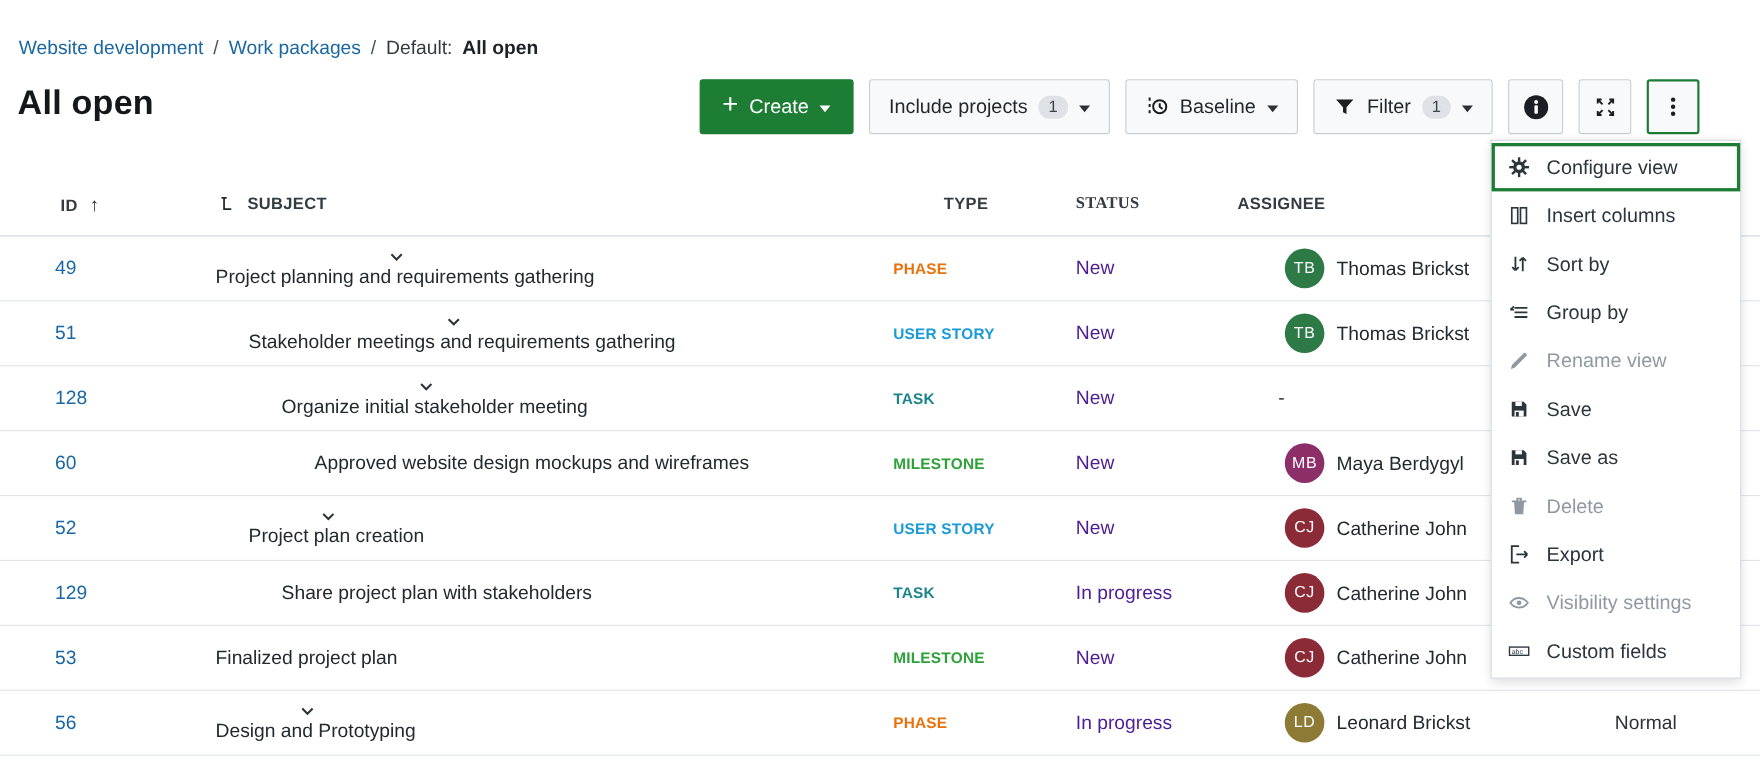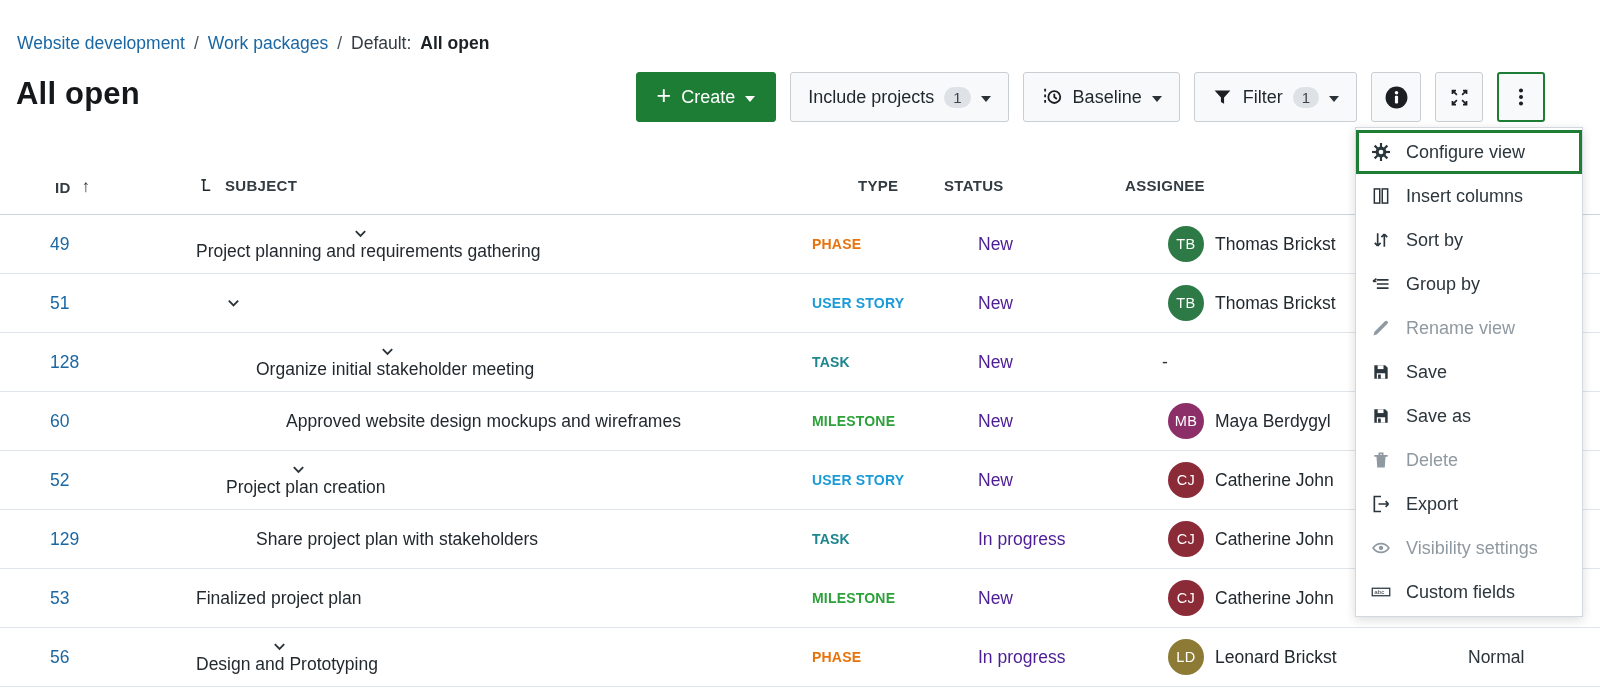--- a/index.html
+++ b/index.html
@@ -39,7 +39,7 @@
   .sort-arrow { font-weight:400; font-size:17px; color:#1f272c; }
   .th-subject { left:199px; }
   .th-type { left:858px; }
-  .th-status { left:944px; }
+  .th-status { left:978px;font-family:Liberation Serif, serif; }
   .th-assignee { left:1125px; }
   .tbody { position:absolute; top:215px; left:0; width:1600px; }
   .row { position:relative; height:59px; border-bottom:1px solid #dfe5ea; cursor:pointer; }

---

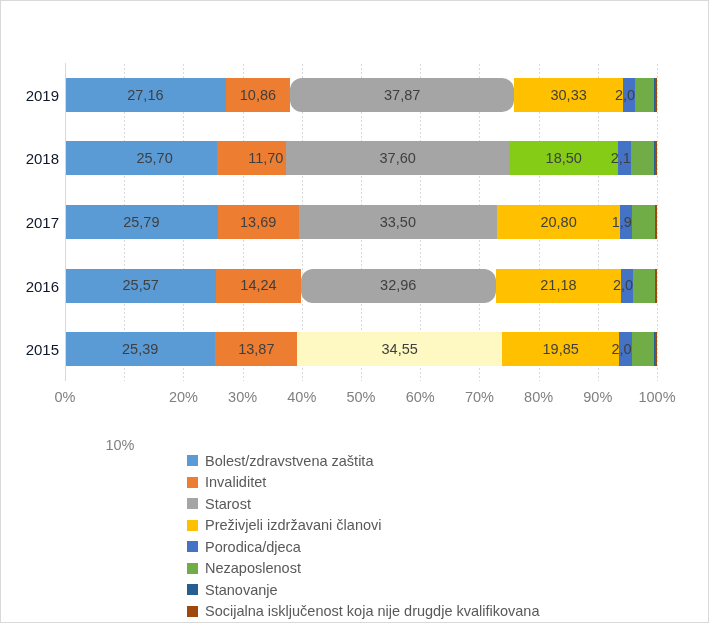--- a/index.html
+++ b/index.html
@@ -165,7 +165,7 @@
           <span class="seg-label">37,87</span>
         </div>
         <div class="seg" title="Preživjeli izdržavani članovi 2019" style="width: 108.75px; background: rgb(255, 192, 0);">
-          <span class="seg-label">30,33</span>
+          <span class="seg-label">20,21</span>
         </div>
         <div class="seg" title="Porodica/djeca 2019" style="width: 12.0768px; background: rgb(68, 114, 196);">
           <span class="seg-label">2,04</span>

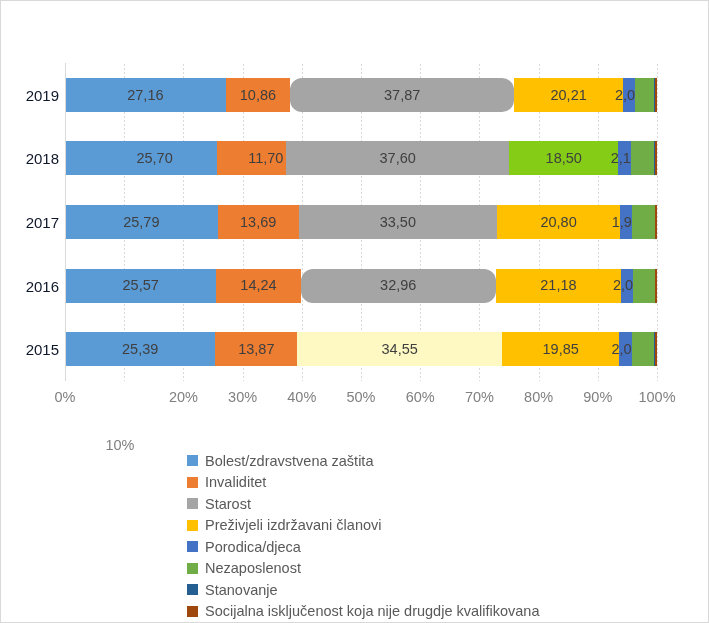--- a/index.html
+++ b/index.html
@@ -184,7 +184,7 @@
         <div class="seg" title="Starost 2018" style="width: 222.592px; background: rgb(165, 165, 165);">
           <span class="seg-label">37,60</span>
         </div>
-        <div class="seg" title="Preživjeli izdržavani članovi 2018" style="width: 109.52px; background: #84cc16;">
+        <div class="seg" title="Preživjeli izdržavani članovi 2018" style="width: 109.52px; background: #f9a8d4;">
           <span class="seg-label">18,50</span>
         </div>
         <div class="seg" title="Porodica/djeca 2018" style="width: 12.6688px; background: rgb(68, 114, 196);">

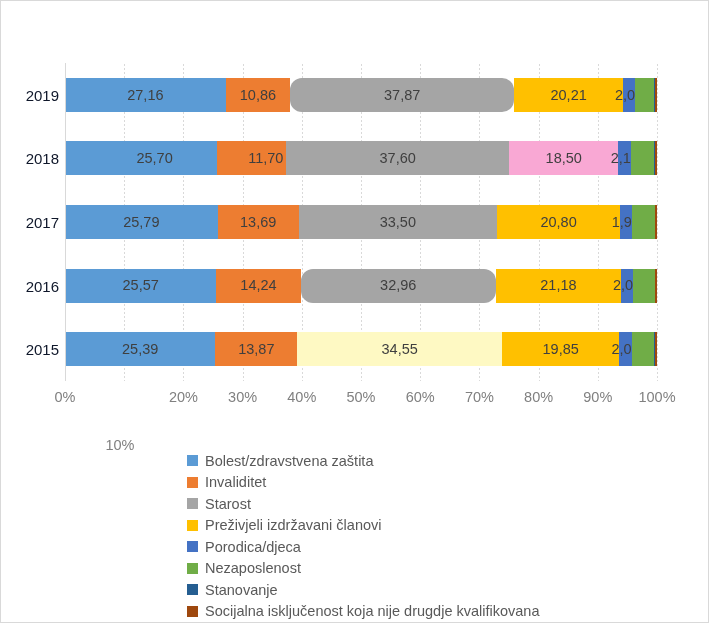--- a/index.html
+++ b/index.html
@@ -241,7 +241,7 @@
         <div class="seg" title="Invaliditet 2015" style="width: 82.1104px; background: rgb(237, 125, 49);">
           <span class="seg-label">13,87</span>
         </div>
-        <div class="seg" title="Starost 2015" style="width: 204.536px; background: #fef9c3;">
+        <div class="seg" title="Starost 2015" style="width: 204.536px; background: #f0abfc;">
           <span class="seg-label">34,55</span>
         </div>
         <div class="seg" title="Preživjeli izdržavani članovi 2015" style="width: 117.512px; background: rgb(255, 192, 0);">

■ Exercise requirements ■
An exact copy of the lines above, from the one containing "left:978px;font-family:Liberation Serif, serif;" through the one containing "position:relative; height:59px; border-bottom:1px", is the whole of the answer.

■ Exercise answer ■
+  .th-status { left:978px;font-family:Liberation Serif, serif; }
   .th-assignee { left:1125px; }
   .tbody { position:absolute; top:215px; left:0; width:1600px; }
   .row { position:relative; height:59px; border-bottom:1px solid #dfe5ea; cursor:pointer; }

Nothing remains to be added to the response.